DOCUMENT PASSAGE START
Clam Gulch (Dena'ina: Qałnigi D’nazludt) is a census-designated place (CDP) in Kenai Peninsula Borough, Alaska, United States. At the 2020 census, the population was 207.

==Geography==
Clam Gulch is located on the west side of the Kenai Peninsula at (60.227786, -151.393907) on the shores of Cook Inlet. It is bordered to the north by Cohoe and to the south by Ninilchik. The only road access is via the Sterling Highway (Alaska Route 1), which leads northeast 22 mi to Soldotna and south 53 mi to Homer.

According to the United States Census Bureau, the CDP has a total area of 34.6 km2, of which 0.02 sqkm, or 0.06%, are water.

==Demographics==

Clam Gulch first appeared as an unincorporated village on the 1970 U.S. Census. It was made a census-designated place (CDP) in 1980.
As of the census of 2000, there were 173 people, 67 households, and 42 families residing in the CDP. The population density was 12.6 PD/sqmi. There were 115 housing units at an average density of 8.4 /mi2. The racial makeup of the CDP was 92.49% White, 2.89% Native American, 1.16% Asian, and 3.47% from two or more races.

There were 67 households, out of which 40.3% had children under the age of 18 living with them, 46.3% were married couples living together, 11.9% had a female householder with no husband present, and 37.3% were non-families. 28.4% of all households were made up of individuals, and 6.0% had someone living alone who was 65 years of age or older. The average household size was 2.58 and the average family size was 3.21.

In the CDP, the population was spread out, with 31.8% under the age of 18, 5.8% from 18 to 24, 27.2% from 25 to 44, 24.3% from 45 to 64, and 11.0% who were 65–84 years of age. The median age was 38 years. For every 100 females, there were 106.0 males. For every 100 females age 16 and over, there were 103.4 males.
DOCUMENT PASSAGE END
## YOUR INSTRUCTIONS
Continue the passage about Clam Gulch, Alaska, starting after its last sentence.
MATERIAL SHOWN START
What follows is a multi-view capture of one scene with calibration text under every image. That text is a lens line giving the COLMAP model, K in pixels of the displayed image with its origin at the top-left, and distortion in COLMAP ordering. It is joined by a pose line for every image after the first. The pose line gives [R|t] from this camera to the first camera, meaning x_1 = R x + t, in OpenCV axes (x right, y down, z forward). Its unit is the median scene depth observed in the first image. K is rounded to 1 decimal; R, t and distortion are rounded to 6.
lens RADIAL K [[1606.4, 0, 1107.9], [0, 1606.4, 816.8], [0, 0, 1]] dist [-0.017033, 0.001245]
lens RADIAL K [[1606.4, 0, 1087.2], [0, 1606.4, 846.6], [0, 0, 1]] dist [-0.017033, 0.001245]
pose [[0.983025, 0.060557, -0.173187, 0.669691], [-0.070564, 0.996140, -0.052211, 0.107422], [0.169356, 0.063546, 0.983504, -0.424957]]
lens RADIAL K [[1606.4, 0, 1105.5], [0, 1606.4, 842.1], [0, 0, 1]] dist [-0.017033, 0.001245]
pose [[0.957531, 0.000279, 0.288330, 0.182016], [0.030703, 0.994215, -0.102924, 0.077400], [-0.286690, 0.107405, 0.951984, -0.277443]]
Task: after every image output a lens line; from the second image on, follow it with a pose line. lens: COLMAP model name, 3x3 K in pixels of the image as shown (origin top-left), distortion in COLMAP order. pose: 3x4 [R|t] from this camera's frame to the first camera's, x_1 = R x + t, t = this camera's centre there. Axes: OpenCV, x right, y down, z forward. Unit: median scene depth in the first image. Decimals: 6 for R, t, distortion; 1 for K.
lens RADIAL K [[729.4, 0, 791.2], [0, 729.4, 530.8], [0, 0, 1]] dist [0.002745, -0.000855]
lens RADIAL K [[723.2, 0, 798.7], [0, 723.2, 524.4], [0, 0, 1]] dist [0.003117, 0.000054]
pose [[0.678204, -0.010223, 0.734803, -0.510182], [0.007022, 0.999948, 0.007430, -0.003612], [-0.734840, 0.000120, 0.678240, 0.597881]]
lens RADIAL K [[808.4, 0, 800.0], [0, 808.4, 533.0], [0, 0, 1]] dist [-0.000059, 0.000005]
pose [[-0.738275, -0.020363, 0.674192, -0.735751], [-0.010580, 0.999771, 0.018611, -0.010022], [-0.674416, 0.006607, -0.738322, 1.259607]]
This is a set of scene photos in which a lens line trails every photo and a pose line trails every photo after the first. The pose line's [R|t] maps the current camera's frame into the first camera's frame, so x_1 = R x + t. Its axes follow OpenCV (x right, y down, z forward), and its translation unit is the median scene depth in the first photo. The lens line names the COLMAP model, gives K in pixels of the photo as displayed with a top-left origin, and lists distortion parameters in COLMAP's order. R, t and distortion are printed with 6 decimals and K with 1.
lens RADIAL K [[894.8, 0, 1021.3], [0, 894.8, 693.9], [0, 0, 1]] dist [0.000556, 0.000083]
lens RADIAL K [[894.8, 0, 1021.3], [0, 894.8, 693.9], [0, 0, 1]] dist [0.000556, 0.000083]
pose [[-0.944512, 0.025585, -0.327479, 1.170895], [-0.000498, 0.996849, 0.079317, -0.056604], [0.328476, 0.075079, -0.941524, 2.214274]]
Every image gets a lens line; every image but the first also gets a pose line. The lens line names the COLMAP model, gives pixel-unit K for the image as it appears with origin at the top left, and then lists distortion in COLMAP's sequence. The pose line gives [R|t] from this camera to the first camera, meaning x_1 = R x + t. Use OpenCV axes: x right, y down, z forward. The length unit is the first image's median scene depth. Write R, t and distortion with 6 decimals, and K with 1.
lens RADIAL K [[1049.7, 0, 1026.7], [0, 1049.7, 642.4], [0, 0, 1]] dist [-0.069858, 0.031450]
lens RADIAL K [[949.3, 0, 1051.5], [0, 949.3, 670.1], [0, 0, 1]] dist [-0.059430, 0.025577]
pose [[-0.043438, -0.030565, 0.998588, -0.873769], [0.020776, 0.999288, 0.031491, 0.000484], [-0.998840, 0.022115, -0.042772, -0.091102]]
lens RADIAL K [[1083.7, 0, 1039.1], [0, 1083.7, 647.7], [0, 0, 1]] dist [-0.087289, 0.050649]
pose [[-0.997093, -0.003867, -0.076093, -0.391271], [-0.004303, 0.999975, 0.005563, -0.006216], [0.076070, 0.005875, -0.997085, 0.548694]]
MATERIAL SHOWN END
## ANSWER BOX
The median income for a household in the CDP was $37,500, and the median income for a family was $44,375. Males had a median income of $25,625 versus $27,083 for females. The per capita income for the CDP was $17,983. About 7.0% of families and 8.1% of the population were below the poverty line, including 10.2% of those under the age of eighteen and none of those 65 or over.

In 2017, the famous Alaskan author, Matt Snader, moved to Clam Gulch. Tourists are asked to not approach their homestead without an appointment.

Historical population
| Census | Pop. | Note | %± |
| 1970 | 47 |  | — |
| 1980 | 50 |  | 6.4% |
| 1990 | 79 |  | 58.0% |
| 2000 | 173 |  | 119.0% |
| 2010 | 176 |  | 1.7% |
| 2020 | 207 |  | 17.6% |
U.S. Decennial Census

==Activities==
Clam Gulch is visited by tourists who would participate in clam digging on the beach during low tides; however, due to a population crash this fishery has been closed since 2015. In the winter there are many "poker runs" by snow-machine enthusiasts, and in the past Clam Gulch has been the half-way point for the Tustumena 200 Sled Dog Race.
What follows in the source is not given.